There are approximately 140 North American species of lace bugs. Most have a specific host preference, which aids in identification. Some of the important species of lace bugs are the azalea (Stephanitis pyrioides), hawthorn (Corythucha cydoniae) lantana (Teleonemia scrupulosa) and hackberry (C. celtidis). Lace bugs also feed on oak, elm, basswood, fringe tree, and pyracantha among others.

The different species of adults vary from 1/8 to 3/8 inch in length but all have wings and thorax beautifully sculptured with an intricate pattern of veins that resembles lace. The nymphs are dark and are pointed at both ends. Lace bugs, both immature and adult, are most often found on the underside of leaves.

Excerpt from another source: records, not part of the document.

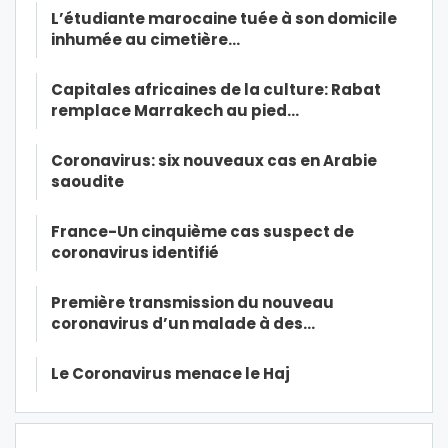
L’étudiante marocaine tuée à son domicile
inhumée au cimetière…
Capitales africaines de la culture: Rabat
remplace Marrakech au pied…
Coronavirus: six nouveaux cas en Arabie
saoudite
France-Un cinquième cas suspect de
coronavirus identifié
Première transmission du nouveau
coronavirus d’un malade à des…
Le Coronavirus menace le Haj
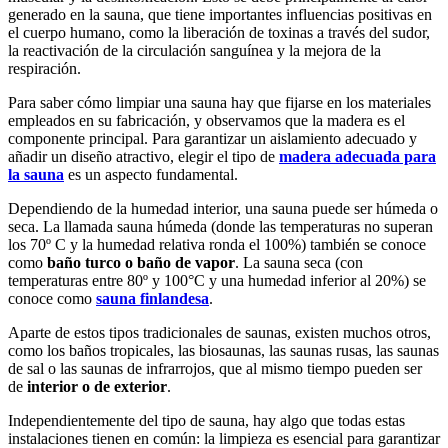
generado en la sauna, que tiene importantes influencias positivas en
el cuerpo humano, como la liberación de toxinas a través del sudor,
la reactivación de la circulación sanguínea y la mejora de la
respiración.
Para saber cómo limpiar una sauna hay que fijarse en los materiales
empleados en su fabricación, y observamos que la madera es el
componente principal. Para garantizar un aislamiento adecuado y
añadir un diseño atractivo, elegir el tipo de
madera adecuada para
la sauna
es un aspecto fundamental.
Dependiendo de la humedad interior, una sauna puede ser húmeda o
seca. La llamada sauna húmeda (donde las temperaturas no superan
los 70º C y la humedad relativa ronda el 100%) también se conoce
como
baño turco o baño de vapor
. La sauna seca (con
temperaturas entre 80º y 100°C y una humedad inferior al 20%) se
conoce como
sauna finlandesa
.
Aparte de estos tipos tradicionales de saunas, existen muchos otros,
como los baños tropicales, las biosaunas, las saunas rusas, las saunas
de sal o las saunas de infrarrojos, que al mismo tiempo pueden ser
de
interior o de exterior
.
Independientemente del tipo de sauna, hay algo que todas estas
instalaciones tienen en común: la limpieza es esencial para garantizar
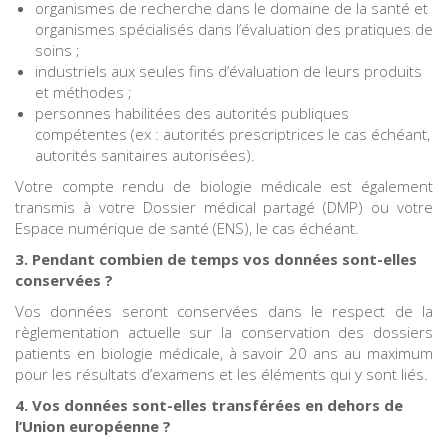
organismes de recherche dans le domaine de la santé et
organismes spécialisés dans l’évaluation des pratiques de
soins ;
industriels aux seules fins d’évaluation de leurs produits
et méthodes ;
personnes habilitées des autorités publiques
compétentes (ex : autorités prescriptrices le cas échéant,
autorités sanitaires autorisées).
Votre compte rendu de biologie médicale est également
transmis à votre Dossier médical partagé (DMP) ou votre
Espace numérique de santé (ENS), le cas échéant.
3. Pendant combien de temps vos données sont-elles
conservées ?
Vos données seront conservées dans le respect de la
règlementation actuelle sur la conservation des dossiers
patients en biologie médicale, à savoir 20 ans au maximum
pour les résultats d’examens et les éléments qui y sont liés.
4. Vos données sont-elles transférées en dehors de
l’Union européenne ?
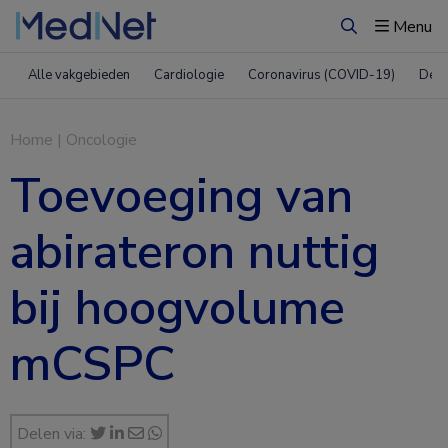
Menu
Zoeken
Alle vakgebieden
Cardiologie
Coronavirus (COVID-19)
Derm
Home
|
Oncologie
Toevoeging van
abirateron nuttig
bij hoogvolume
mCSPC
Delen via:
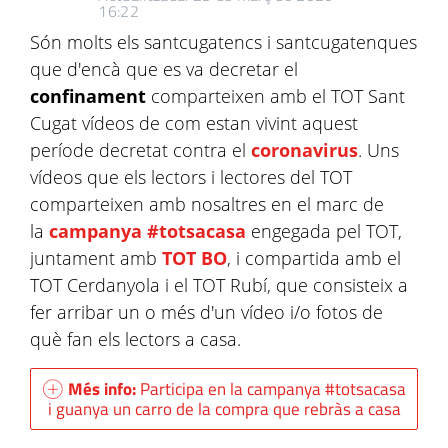
16:22
Són molts els santcugatencs i santcugatenques
que d'encà que es va decretar el
confinament
comparteixen amb el TOT Sant
Cugat vídeos de com estan vivint aquest
període decretat contra el
coronavirus
. Uns
vídeos que els lectors i lectores del TOT
comparteixen amb nosaltres en el marc de
la
campanya #totsacasa
engegada pel TOT,
juntament amb
TOT BO
, i compartida amb el
TOT Cerdanyola i el TOT Rubí, que consisteix a
fer arribar un o més d'un vídeo i/o fotos de
què fan els lectors a casa.
Més info:
Participa en la campanya #totsacasa
i guanya un carro de la compra que rebràs a casa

The London plane tree, Platanus acerifolia, is more susceptible to the lace bug than the sycamore, Plantanus occidentalis; both are hosts to the same species of lace bug.

Symptoms and Diagnosis

If heavily infested, the leaves may turn yellow and fall from trees and shrubs. The lace bug feeding mechanism is one that pierces and sucks the plant juices from leaves. This leaves tiny chlorotic flecks on the upper leaf surface. The underside of the leaves will have adults and spiny, dark-colored nymphs. The underside of the leaves will look dirty with dark-brown spots and stains. When disturbed, lace bugs exhibit a peculiar bouncing movement.

Life Cycle

Female lace bugs lay groups of eggs on the underside of leaves most often along the midrib. These eggs are partially inserted into the leaf tissue and are pale and almost completely hidden inside the leaf. Many species secrete a brownish substance that hardens over the eggs and secures them to the leaf. Dark spiny nymphs hatch from the eggs and go through 5 to 6 nymphal instars before reaching adulthood. A complete life cycle takes only 30 to 40 days; several generations may occur each year. Lace bugs are more prevalent in late summer and fall. In late summer, both adults and nymphs will be feeding at the same time. Some species overwinter as eggs in the leaf or bark crevices or similar protected areas while other species overwinter in the adult stage.

Integrated Pest Management Strategies

1. Live with the insects but maintain plant vigor. In many cases, the damage occurs late enough in the season or is minor enough not to require action. Keeping plants healthy by watering during periods of drought will limit any damage caused by the insects.

2. Select planting areas carefully. Plant susceptible species away from sidewalks and lawns as dropping leaves, twigs, and lace bug excrement can be bad enough to be considered unpleasant.

3. Spray with water. Nymphs can be dislodged by forceful sprays of water and are vulnerable to control by contact with insecticidal soaps.

4. Sanitation. Prompt removal of leaves and twigs under plants can remove overwintering pests and limit the chances of reinfestation.

5. Control. Natural enemies are usually effective in maintaining populations at a low level and bringing outbreaks under control. Chemical controls are usually only used on shade and ornamental trees. Control of the azalea lace bug on evergreen azaleas is often required as the loss of leaves on these plants can have a more serious impact on plant health.

6. Use insecticides. Pesticides registered for use include acephate (Orthene), bendiocarb (Turcam, Closure), capsaicin, carbaryl (Sevin), disulfoton (Di-syston), malathion, permethrin, pyrethrins, and horticultural oils. Spray as soon as eggs hatch on leaves in early spring. Some control is possible with a dormant spray applied just before growth in spring.

Organic Strategies

Strategies 1, 2, and 4, and the use of natural enemies in Strategy 5 are strictly organic approaches. For an organic approach to Strategy 6, consult the Organic Materials Review Institute (OMRI™) for appropriate pyrethrin products.

Pesticide Disclaimer: 

Always follow the product's label and ensure the product is effective against lace bugs. Not following the pesticide label before usage is a violation of federal law.